[Instructions for the task] Your task is to reproduce exactly the lines that run from the beginning of the data through the line where "The impact on" appears.

Material supplied Start Marker

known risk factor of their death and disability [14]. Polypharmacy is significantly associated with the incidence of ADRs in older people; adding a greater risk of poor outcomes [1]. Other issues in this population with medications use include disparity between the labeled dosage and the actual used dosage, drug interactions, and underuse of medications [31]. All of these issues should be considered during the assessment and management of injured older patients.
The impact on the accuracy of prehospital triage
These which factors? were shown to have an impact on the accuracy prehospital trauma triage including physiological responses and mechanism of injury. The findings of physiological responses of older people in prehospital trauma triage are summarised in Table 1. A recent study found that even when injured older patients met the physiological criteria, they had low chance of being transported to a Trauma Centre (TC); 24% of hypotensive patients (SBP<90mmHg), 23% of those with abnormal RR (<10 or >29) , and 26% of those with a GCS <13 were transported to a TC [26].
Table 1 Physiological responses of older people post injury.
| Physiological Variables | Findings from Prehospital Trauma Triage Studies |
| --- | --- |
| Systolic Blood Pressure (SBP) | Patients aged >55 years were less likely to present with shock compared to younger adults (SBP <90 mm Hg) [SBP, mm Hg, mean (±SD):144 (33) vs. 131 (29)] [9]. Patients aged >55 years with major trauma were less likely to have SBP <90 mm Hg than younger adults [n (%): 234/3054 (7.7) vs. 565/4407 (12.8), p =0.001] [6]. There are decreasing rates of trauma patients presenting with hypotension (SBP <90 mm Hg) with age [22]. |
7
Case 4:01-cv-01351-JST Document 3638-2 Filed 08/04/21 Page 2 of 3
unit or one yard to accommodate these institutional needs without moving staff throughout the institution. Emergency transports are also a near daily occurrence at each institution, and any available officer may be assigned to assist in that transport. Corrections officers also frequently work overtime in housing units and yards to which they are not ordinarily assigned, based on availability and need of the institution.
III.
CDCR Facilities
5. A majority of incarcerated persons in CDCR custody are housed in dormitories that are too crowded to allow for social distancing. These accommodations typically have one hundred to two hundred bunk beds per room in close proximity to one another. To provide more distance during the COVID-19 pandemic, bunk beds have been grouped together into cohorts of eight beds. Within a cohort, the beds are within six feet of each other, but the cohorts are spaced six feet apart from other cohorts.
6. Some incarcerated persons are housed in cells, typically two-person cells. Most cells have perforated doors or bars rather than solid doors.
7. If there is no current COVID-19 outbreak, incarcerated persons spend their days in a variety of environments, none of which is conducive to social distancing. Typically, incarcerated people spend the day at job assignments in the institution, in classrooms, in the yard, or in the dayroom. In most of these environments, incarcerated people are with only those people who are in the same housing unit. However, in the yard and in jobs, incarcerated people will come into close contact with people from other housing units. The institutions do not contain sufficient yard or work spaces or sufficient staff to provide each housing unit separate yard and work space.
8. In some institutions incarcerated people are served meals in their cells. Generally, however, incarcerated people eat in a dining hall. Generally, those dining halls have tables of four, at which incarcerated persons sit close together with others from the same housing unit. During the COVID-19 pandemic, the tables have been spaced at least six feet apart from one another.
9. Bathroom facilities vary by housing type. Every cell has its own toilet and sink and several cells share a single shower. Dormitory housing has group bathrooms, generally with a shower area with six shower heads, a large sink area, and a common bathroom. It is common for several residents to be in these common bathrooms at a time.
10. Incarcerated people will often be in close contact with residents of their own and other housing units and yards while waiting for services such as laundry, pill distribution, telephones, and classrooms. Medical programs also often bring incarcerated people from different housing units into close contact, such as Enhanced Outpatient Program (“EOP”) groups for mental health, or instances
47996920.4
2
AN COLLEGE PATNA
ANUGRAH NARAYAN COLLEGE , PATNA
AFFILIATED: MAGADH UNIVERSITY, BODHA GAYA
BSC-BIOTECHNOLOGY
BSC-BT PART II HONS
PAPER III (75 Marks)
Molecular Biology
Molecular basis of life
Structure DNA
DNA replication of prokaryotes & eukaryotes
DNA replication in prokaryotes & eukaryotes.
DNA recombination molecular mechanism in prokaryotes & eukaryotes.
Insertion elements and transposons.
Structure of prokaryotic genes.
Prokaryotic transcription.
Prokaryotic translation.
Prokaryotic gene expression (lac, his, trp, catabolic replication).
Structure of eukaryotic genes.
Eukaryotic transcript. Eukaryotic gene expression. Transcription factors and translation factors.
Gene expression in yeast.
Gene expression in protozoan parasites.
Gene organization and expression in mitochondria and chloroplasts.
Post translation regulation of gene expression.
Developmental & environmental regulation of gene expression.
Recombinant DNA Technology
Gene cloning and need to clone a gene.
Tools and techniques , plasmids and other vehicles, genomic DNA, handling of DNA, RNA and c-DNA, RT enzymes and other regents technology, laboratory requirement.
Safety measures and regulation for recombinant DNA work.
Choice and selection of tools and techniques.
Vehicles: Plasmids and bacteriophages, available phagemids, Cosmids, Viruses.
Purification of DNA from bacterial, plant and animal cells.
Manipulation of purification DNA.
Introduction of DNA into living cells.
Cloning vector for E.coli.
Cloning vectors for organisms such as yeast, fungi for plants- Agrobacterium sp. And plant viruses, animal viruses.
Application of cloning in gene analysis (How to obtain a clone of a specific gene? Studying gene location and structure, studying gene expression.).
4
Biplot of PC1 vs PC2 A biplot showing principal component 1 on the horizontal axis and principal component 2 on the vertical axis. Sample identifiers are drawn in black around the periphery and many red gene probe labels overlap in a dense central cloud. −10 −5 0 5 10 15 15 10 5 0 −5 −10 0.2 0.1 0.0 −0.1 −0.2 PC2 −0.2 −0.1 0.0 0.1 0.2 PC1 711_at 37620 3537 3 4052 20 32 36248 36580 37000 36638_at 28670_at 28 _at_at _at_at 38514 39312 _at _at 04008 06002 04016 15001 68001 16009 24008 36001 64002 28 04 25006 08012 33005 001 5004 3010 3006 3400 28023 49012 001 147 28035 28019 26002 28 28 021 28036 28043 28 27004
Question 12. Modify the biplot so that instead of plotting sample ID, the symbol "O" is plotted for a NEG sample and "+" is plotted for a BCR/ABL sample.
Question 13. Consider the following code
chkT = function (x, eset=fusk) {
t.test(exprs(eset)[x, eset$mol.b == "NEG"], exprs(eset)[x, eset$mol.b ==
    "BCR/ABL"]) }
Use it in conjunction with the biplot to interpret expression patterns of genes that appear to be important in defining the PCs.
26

Material supplied End Marker

[Task solution]
known risk factor of their death and disability [14]. Polypharmacy is significantly associated with the incidence of ADRs in older people; adding a greater risk of poor outcomes [1]. Other issues in this population with medications use include disparity between the labeled dosage and the actual used dosage, drug interactions, and underuse of medications [31]. All of these issues should be considered during the assessment and management of injured older patients.
The impact on the accuracy of prehospital triage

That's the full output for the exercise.